Un frisson d'horreur parcouru le corps de Maxime. Le ton qu'il avait employé n'était pas aussi mielleux que d'habitude. Il s'efforça de répondre avec un son tout aussi sec.
-Pas maintenant, Sid.
-Quand alors ? Je peux pas passer à autre chose du jour au lendemain moi.
C'était dur. Très dur de l'entendre parler comme ça. Mais il l'avait cherché.
-J'ai pas très envie d'en parler.
-Il va bien falloir Maxime.
-Et si je te dis que non ? Tu vas faire quoi, m'en foutre une ?
Encore une fois, Sidjil recula d'un pas face aux paroles de Maxime, l'air blessé.
-Max... Tu comprends pas.
-Oui, je comprends rien, t'as raison.
-Mais, ce qu'il s'est passé au mariage-
-C'était parce qu'on devait faire croire à ma famille qu'on était en couple. C'est tout.
-T'abuses vraiment.
-Moi j'abuse ? On a juste trop bien fait semblant.

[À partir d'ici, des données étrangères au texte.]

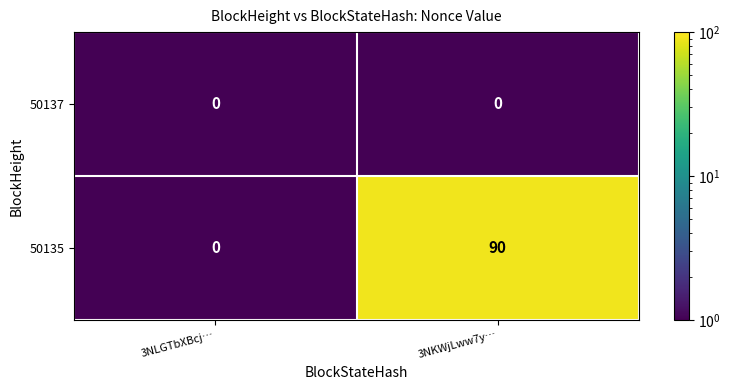

Rank the series by their maximum value, from highest to lowest.

50135, 50137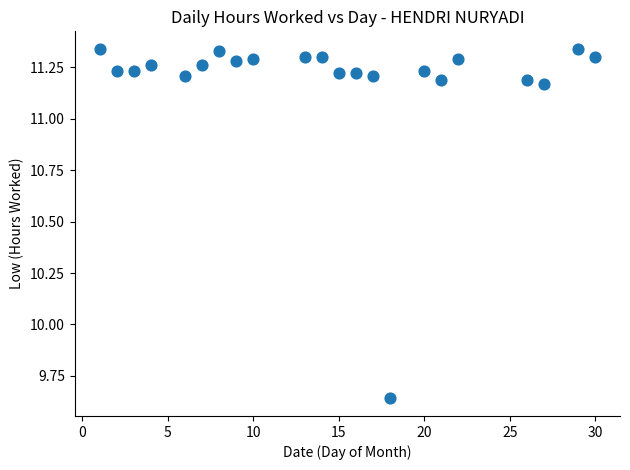

What is the range of Y values (max minus min)?

1.7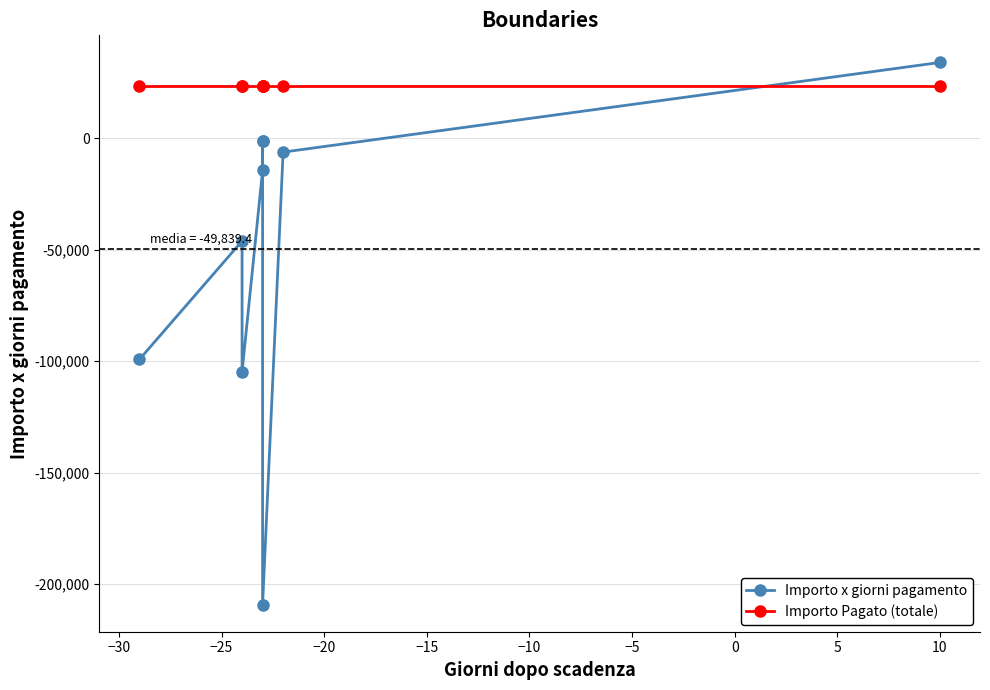

What are all the series names shown in the legend?

Importo x giorni pagamento, Importo Pagato (totale)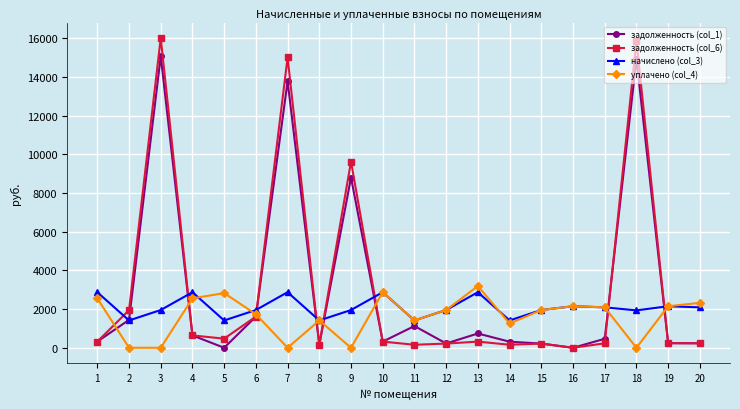

What is the value of the задолженность (col_6) point at the 6th from the left?

1610.6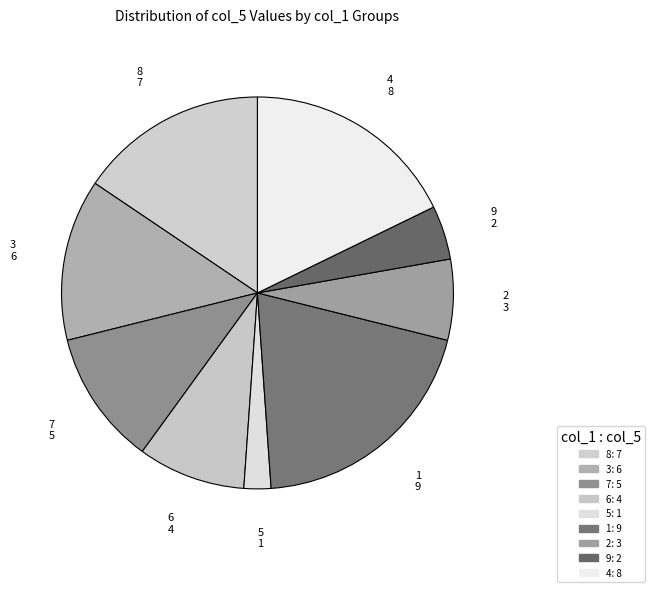

Is the sum of 5 1 and 2 3 greater than half?

No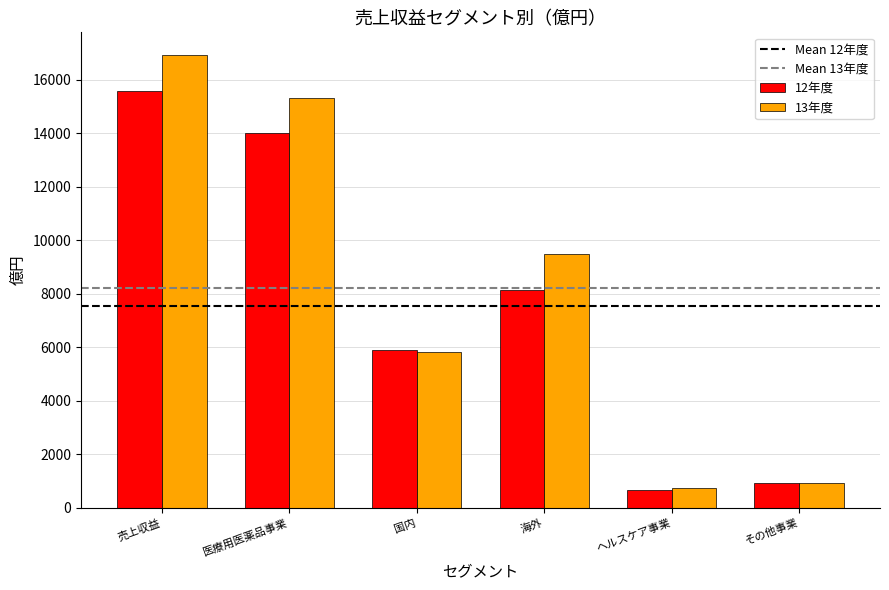

What is the difference between the 13年度 values at 売上収益 and その他事業?

15979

-Oui, justement Maxime. Et t'avais pas l'air de faire semblant quand j'te-
-Ta gueule !
Quelque chose changea dans le regard de Sidjil. Peut être que Maxime était allé trop loin. En s'écoutant parler, il réalisait qu'il cherchait à se convaincre lui-même plus qu'autre chose. Mais c'était trop tard pour se rendre compte des choses telles qu'elles étaient. Il devait aller au bout de sa connerie.
-On est pas ensemble Sidjil.
-Oui, ça j'avais cru comprendre. Mais je pense toujours que tu crois pas un mot de ce que tu me dis.

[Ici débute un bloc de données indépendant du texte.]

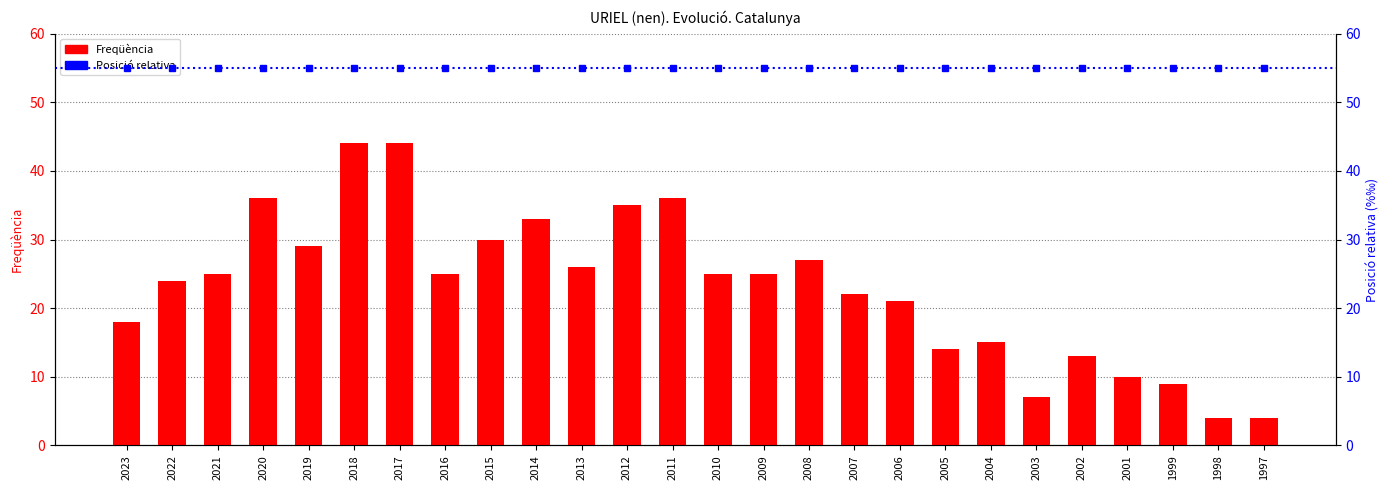

At which label does Frequency first exceed 25?

2020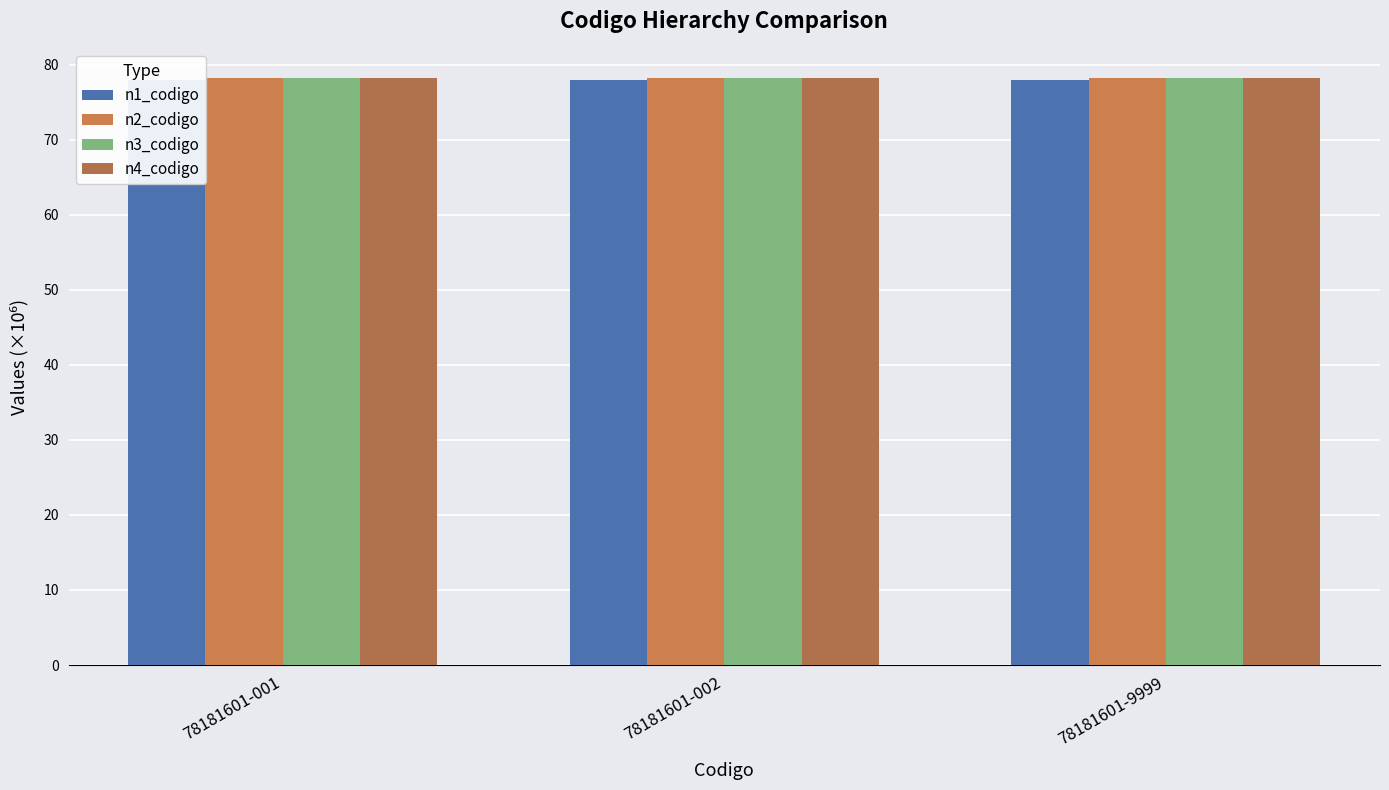

Is the value of n2_codigo at 78181601-002 greater than the value of n3_codigo at 78181601-002?

No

Maxime ne répondit pas. Il était trop occupé à gérer son mal de tête qui lui prenait toute son énergie. Et ses yeux commençaient à se brouiller. Il les ferma un instant pour ne pas alerter Sidjil. Le modèle se déplaça vers la porte de la salle de cours et son sourire crispé glaçait le sang de Maxime. Il hésita, pensant soudainement qu'il avait tort, qu'il lui donnerait une chance, qu'il était prêt à l'aimer comme il l'aimait peut être déjà. Mais non. Il était tétanisé et n'en faisait qu'à sa tête, qui d'ailleurs était pleine de douleurs.
Le cours de dessin ne se passait pas comme d'habitude. Maxime ne se sentait vraiment pas bien et l'envie de vomir lui prenait toute sa conscience. Il dessinait sans trop s'intéresser aux modèles, attendant patiemment le tour de Sidjil. Peut être qu'ils allaient échanger un regard complice et que tout s'arrangerait. Son modèle préféré arriva sur l'estrade, se débarrassant lentement de son peignoir, et toute l'attention de l'artiste était portée sur lui. Le peignoir tomba dramatiquement au sol, et Maxime cru perdre son souffle: Sidjil était entièrement nu, et Maxime, bouche bée, ne pouvait regarder ailleurs.